Dört mevsim savuşur, dört gündür. Üçüncü Sezon Çin.
ortalık Pekin gibi ve hava Çin’in Sincan eyaleti kadar yıkıcı ve acıdır. Yüzlerce işçi ağaçları kamyonlara sarı taşımaktadır. Bir baltacı sigarasından derin nefes alıyor. Baltayı omuzuna atıp, elində torba, kurbağa gölünün böyründən savuşub; sonuncu ağaça yaklaşır. Uzun bıyıklı bir adam küçük bir dereye iniyor. Çantayı yere koyup içinden başka bir balta alır. Çantanın üzerine Çin alfabeti ile nese yazılmış. Çin markalı bir balta olmalı. Güp güp sesi ormanın genişliyinde kaybolur.

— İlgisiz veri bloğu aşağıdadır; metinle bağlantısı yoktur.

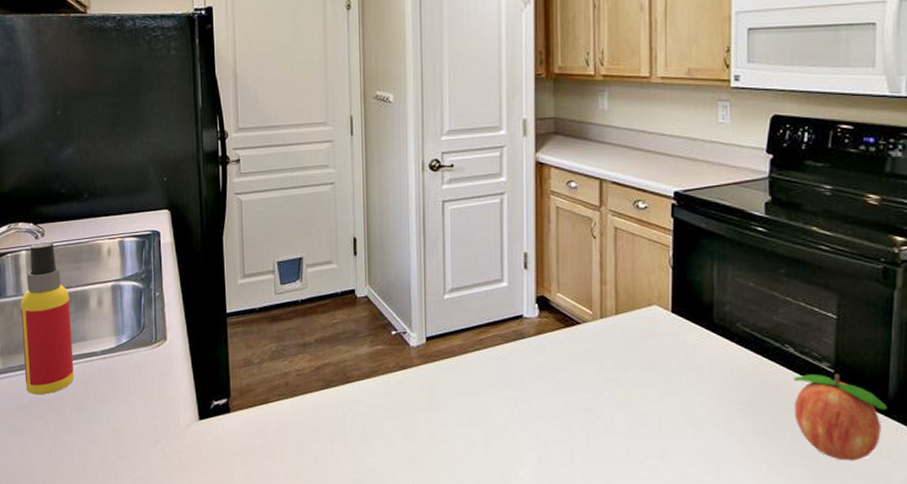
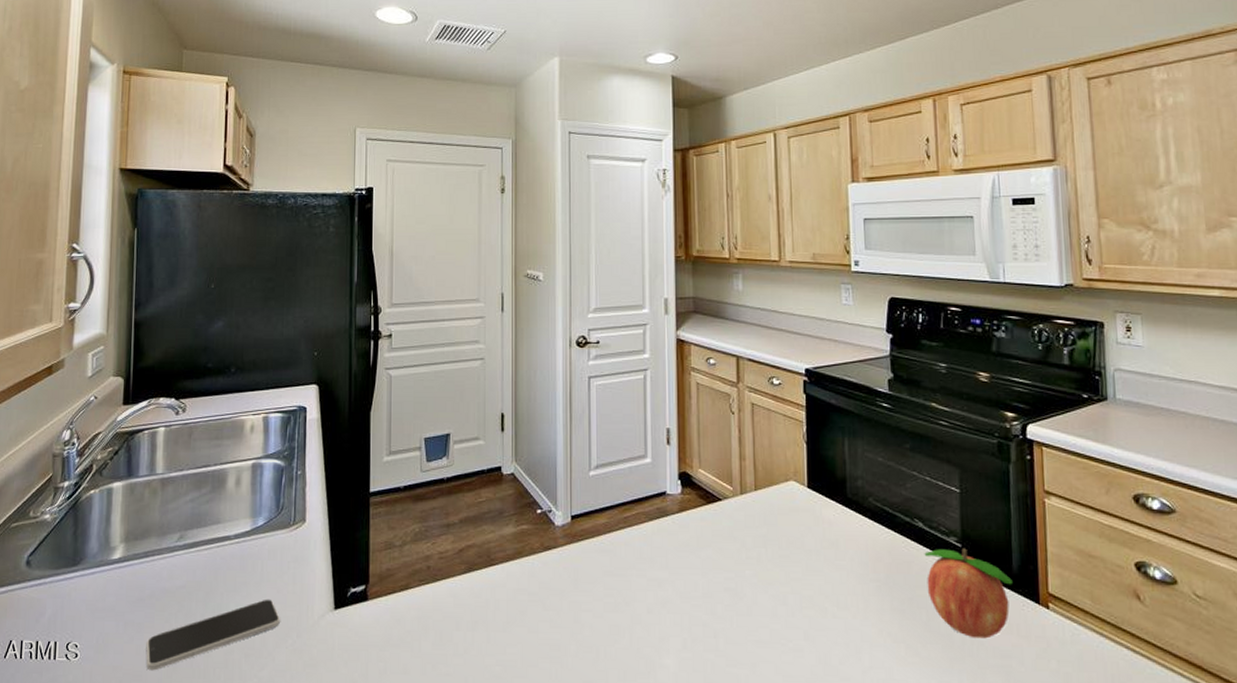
spray bottle: present [20,242,74,395] -> none [149,418,206,585]
smartphone: none [29,409,149,470] -> present [146,599,280,671]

Öğle yemeğinden önce, Orman olarak adlanan yer, şimdi askerliye gitmeye mecbur bir genç gibi, saçları traşlanıp dazlak bir abtala benziyordu artık.
Son ağaç zarıltıyla yere yıkıldı. Yuvadaki civcivler hala birbirlerinin kollarını kucaklayarak gözlerini sessizce kapattılar.
Dört mevsim savuşur, dört gündür. Dördüncü Sezon Amerika: Hava Florida kadar fırtınalı. Yağmur şıdırğı yağıyor. Tepenin üstüne çırpılan dolularla yağmurun büyük damcıları sel olub dağın oluklarından köye sarı akışmakta. kulübemin içi de su ile dolmaktadır. Ocağın çevresinde çay demleyıp kızınan sürücülerin alışdırdığı od sönmüş, Ağaçlar kamyonlara yüklenmiştir.
Amerikanın Mak adlı kamyonları önüne uzatılmış ağaçlardan biraz aralı, tüyleri islanmış kargalar elektrik kabeli üstünde kaç yüz metir uzunlukta sırayla oturmuşlardı. Akşam olmuşdu. Yavaşça soğuk her yanı sarırdı. Soğudukça kargalar birbirine yaklaşır. Uzaktan, ard arda düzülmüş kara büyük top güllesile siyah taşlar gibi
gözükseydiler de şimdi tellerin üstünde uyumuş up- uzun bir yılana dönüşüyorlardı. kabelin üzerinde kuruyub kalmışlardı. İşçiler arabalarının yanında doğranmış ağaçları üst üste toplayıb kamyonlara sarı gitmekte idiler.
Kargalar inip yol kenarına gelmişlerdi. Binlerce karga yol kenarındaki demir bariyerin altında oturub. Gövdesi kaybolmuş Şehidi mezarına eşlik eden bir topluluk olarak, yolun her iki tarafındaydılar. Ağaçların üstündeki yuvalar yağmurda yüzüyordu. Kamyonlar kargaların evlerini taşıyacak. karğalar evlerinin arkası süre yolun sonsuzluğuna kadar uçamayacak. Suyun üzürinde iki tane yumurta gidiyor.
Ne Hatem ne de Lale hiç birinin hiç bir şeyden haberi yok. Hatemin Artık ormanı bozulmakta ve benimle Lalenin buluşma yerimiz yağmalanıyor.
küçük penceremin yanında bir karga oturub. Bir mektup yazmak istiyorum. Hatemin ölümü, belki de Hatemin bir zaman dönüşünden. Ormanın saçı traşlanıp deye, Hatemin askerliye gitmesinden, Hatemin bir gün geri dönmesinden belki, Hatemin askerlikte kâğıt olub, kibrit çöpü olmasından. Onun mebel olması, belki de merdivan olmasından ve Laleye ki başka bir meşelik sevişmeyimiz için bulmalıyık. Ama bu mektubu gönderenin Ünvanı, dörd gün önceki ünvanla biraz farklı olmalı. Dörd gün öncə köyün girşinde «Hatem Meşesi» yazılmış tablo üzerinə, «Dalaz Hateme…beş kilometre» yazılmak lazım.
Güney Azərbaycanının Xiyov şehirində, Eher caddesinin otuz kilometirliyinde yerleşmiş büyük ve güzel bir meşelik. Hatem Bey iki yüz yıl önce Erdebil vilayetinde tanınmış bir varlı, güçlü ve kuvvetli bir bey imiş derler.